Document text Start Marker

Antibiotics have been around in medicine for 70 years and, although they have undoubtedly saved the lives of millions, they can cause havoc with the delicate balance of gut bacteria.
C difficile occurs naturally in over 60 per cent of children and 3 per cent of adults, and can spread very easily; it can also occur through the use of necessary antibiotics.
The Department of Health wants to maintain a zero-tolerance approach to all healthcare acquired infections, and has set trusts individual targets for reducing C difficile cases - and we understand why.
The problem is that the way the penalties for breaching these targets are administered would make the Financial Times’ Undercover Economist weep in frustration - they are not even “more or less” fair. The targets are demanding. Four trusts have a target of zero and 22 (13 per cent) have a target of fewer than 10 cases of C difficile per year. The pressure is on for large, high performing trusts with low C difficile rates in particular; they will have quite low targets already so it will be tough to drive down the number of cases further. But if they breach targets by only a few cases, under the NHS standard contract they could suffer an exorbitant fine of up to 2 per cent of turnover. For a large trust that could run to more than £10m in a single year.
It would be much fairer if any fines recognised the genuine performance of a trust by looking at the ratio of cases to patient bed days so all trusts are judged by the same standards and those with large turnover and low rates of infection do not face disproportionate penalties.
Using absolute numbers and a margin before fines are levied inevitably leads to a somewhat uneven - and hence unfair - system. For example, a trust with 1,000 beds might have a C difficile target of 80 cases per year and could face a fine of 2 per cent of income if cases rose to 88, amounting to say, £8m; a trust half the size, however, might have a target of 40 but would typically have a similar “margin for error” - taking no account of its smaller size. This is clunky maths and penalises the good large trusts. Trusts with targets below 35 cases would be shielded by the de minimus practice, but those with targets just above 35 - many of them excellent - need to worry.
The Department of Health has exacerbated the problem by giving out mixed messages. A letter to the Foundation Trust Network from the DH said: “We do not expect commissioners to act in a punitive or disproportionate way when applying contract consequences, but even the best performers are expected to improve.” It also stated that: “There needs to be a mature debate about the application of any sanction and it is clearly not the expectation that sanctions are imposed in a mechanistic way.”
Although the DH clearly expects local discussions between providers and commissioners, there is little evidence this is taking place. Our members tell us strategic health authorities are determined to make commissioners enforce fines, even though they recognise they are unfair.
The DH is not doing anything different this year on C difficile penalties in spite of the growing grumbling about the unfairness of the system. But the Foundation Trust Network has won a small victory. The DH has agreed to monitor C difficile fines this year, and to introduce a contract variation if the “consequences are shown to have disproportionate and unintended impact on some organisations that breach their objective by a small number”.
But this is not enough. We would like to see clearly worded guidance from the DH stating that commissioners must take into account individual circumstances. This would go some way to making local conditions more flexible and could mitigate the most glaring iniquities.
But it is worth considering whether a system of fines or penalties is the best way to incentivise health service managers and clinicians to work as hard as they can to reach the laudable - but unquestionably complex and challenging - goal of eliminating C difficile from hospitals.
If the DH decided to tackle C difficile in a different way, then this should not be equated with rolling back on the commitment to fight against this blight on hospital care.
We should never forget that in the end it is patient care that will suffer when funds are withheld from frontline care. That doesn’t help anyone.
Saffron Cordery is director of strategy at the Foundation Trust Network.

Document text End Marker

What to do>
**1)** Retype the part of the C difficile article between "The Department of Health wants" and "we understand why.", inclusive.
**2)** According to the C difficile article, how many trusts have a target of zero cases?
Use only the C difficile article for this work.

Data listing Start Marker

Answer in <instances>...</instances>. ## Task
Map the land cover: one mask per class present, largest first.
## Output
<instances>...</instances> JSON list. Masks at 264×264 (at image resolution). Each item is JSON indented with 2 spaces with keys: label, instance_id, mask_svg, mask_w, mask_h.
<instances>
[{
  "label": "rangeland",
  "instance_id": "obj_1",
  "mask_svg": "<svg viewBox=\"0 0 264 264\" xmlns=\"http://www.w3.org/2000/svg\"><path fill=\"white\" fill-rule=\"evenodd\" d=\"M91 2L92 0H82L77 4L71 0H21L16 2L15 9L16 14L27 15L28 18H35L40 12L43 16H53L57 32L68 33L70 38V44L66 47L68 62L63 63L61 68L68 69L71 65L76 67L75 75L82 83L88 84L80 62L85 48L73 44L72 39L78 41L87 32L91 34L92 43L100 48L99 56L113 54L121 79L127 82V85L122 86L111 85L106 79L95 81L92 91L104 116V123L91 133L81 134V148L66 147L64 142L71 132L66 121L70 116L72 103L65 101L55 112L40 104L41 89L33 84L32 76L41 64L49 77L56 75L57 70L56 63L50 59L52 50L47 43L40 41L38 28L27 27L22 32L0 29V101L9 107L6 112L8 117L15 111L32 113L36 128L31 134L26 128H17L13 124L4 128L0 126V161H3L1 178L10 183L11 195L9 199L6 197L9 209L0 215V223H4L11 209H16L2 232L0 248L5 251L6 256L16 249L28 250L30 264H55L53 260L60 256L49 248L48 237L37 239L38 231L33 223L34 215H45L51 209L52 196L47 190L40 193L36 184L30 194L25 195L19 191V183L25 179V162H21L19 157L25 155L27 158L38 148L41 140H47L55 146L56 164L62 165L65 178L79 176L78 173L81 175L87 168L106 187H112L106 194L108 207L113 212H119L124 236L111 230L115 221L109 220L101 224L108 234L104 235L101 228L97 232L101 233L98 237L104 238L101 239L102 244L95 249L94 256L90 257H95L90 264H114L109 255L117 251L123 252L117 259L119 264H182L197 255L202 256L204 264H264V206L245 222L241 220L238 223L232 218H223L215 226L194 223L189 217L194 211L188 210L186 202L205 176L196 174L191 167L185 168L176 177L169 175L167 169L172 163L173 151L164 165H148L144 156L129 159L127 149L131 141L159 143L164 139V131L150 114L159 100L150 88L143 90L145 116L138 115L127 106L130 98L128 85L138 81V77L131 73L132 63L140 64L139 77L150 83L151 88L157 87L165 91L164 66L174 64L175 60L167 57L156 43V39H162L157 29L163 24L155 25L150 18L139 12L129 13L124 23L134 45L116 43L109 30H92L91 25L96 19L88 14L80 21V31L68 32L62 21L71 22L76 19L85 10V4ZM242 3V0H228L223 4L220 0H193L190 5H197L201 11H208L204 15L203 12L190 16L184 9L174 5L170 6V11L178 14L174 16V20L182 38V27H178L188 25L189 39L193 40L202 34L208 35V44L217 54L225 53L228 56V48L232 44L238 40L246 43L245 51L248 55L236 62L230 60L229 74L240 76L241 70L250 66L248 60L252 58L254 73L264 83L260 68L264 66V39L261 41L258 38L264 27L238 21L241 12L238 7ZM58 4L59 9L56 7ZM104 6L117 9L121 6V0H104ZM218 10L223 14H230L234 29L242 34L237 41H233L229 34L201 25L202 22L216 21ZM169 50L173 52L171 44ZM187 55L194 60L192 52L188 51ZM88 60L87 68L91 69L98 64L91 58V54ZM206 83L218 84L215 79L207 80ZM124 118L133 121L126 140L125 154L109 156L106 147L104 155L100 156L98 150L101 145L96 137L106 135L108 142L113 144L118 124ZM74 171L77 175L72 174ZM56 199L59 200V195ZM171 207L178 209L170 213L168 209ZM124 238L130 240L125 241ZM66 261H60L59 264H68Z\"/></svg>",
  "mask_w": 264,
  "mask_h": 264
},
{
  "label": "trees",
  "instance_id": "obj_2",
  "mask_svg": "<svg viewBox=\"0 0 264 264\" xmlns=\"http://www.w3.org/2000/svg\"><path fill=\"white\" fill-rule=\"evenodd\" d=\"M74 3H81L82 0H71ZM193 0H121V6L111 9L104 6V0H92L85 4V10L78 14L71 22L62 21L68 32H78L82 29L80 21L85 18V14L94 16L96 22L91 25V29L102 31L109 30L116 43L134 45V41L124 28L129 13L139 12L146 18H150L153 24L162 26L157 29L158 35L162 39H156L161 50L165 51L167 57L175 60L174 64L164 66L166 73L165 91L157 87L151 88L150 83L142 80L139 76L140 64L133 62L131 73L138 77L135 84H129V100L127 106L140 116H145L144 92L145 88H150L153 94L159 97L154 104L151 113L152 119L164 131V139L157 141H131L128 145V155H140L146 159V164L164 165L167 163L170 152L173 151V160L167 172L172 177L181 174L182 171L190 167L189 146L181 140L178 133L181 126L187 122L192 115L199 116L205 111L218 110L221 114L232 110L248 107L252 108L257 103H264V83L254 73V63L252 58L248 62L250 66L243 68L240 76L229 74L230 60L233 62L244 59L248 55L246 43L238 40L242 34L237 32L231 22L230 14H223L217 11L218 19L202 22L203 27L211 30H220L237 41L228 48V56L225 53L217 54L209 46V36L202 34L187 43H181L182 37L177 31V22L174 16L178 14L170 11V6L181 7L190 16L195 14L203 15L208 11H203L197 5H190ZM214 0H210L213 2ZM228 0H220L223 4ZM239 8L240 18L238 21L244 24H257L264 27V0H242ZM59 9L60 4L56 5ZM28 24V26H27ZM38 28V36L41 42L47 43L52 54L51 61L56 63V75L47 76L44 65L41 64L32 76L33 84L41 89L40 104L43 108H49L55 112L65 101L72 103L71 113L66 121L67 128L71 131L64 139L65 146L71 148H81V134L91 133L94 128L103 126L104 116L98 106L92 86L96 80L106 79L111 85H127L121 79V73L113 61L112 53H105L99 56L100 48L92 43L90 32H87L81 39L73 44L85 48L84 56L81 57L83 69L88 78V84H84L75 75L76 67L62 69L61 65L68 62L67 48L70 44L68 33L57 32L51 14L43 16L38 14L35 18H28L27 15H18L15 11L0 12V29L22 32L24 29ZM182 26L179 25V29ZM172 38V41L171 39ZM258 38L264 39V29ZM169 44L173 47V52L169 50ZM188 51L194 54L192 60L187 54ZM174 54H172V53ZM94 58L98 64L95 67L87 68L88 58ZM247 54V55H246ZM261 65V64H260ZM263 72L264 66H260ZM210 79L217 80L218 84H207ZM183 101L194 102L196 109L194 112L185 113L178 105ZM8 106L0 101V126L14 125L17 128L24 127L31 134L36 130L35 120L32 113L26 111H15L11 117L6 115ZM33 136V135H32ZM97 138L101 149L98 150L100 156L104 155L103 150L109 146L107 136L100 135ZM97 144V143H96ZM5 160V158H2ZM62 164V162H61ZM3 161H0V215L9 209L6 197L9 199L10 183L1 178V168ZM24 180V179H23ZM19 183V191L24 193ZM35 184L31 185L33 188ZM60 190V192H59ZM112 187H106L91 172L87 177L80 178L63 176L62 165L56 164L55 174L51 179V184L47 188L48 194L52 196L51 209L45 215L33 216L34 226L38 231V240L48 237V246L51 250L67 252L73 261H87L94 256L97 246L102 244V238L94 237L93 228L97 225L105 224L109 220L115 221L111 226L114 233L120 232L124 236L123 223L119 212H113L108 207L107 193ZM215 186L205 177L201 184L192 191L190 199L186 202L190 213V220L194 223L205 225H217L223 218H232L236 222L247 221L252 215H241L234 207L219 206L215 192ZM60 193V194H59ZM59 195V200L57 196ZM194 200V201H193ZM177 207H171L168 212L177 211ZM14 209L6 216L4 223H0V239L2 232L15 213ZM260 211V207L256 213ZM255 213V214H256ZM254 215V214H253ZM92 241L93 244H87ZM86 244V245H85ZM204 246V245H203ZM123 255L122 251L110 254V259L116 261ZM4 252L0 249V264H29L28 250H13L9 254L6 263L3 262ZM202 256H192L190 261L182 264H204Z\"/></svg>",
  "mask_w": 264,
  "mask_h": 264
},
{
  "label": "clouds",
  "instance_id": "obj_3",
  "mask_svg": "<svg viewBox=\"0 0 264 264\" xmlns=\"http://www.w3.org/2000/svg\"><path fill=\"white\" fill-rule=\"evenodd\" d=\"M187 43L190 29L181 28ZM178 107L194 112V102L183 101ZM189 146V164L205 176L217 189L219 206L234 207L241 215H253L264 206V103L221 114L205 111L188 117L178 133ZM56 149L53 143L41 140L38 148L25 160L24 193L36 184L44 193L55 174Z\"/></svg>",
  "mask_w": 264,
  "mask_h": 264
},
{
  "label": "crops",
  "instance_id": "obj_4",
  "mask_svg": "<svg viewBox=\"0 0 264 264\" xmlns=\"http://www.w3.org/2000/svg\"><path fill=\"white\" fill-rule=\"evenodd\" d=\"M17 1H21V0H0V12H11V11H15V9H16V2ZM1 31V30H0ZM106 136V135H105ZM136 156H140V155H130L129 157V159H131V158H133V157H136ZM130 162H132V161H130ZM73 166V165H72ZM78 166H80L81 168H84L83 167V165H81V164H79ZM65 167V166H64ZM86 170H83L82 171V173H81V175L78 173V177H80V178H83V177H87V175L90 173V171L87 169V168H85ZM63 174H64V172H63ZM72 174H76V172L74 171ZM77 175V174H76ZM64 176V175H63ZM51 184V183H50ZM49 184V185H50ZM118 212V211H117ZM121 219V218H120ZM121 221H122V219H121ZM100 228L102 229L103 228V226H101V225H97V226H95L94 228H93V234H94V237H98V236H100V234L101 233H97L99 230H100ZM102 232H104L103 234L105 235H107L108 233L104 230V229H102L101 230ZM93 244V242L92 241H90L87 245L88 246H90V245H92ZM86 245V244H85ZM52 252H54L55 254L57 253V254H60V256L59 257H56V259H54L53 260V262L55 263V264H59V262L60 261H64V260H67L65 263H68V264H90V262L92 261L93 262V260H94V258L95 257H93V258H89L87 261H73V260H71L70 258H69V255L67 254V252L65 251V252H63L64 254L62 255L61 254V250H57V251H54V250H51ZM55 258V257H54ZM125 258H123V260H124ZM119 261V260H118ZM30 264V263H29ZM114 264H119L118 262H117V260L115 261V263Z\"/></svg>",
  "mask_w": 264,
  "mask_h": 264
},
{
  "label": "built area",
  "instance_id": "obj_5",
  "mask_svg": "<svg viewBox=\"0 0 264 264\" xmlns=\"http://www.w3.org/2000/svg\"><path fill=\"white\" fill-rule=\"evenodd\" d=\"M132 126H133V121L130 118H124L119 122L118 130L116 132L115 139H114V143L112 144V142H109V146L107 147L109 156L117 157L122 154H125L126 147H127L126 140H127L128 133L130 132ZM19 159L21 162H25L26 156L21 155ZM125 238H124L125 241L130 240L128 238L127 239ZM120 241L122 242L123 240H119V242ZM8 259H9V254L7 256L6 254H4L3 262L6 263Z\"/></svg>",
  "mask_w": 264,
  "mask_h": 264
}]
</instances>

Data listing End Marker

Solutions to the tasks>
**1)**
The Department of Health wants to maintain a zero-tolerance approach to all healthcare acquired infections, and has set trusts individual targets for reducing C difficile cases - and we understand why.

**2)** Four trusts have a target of zero.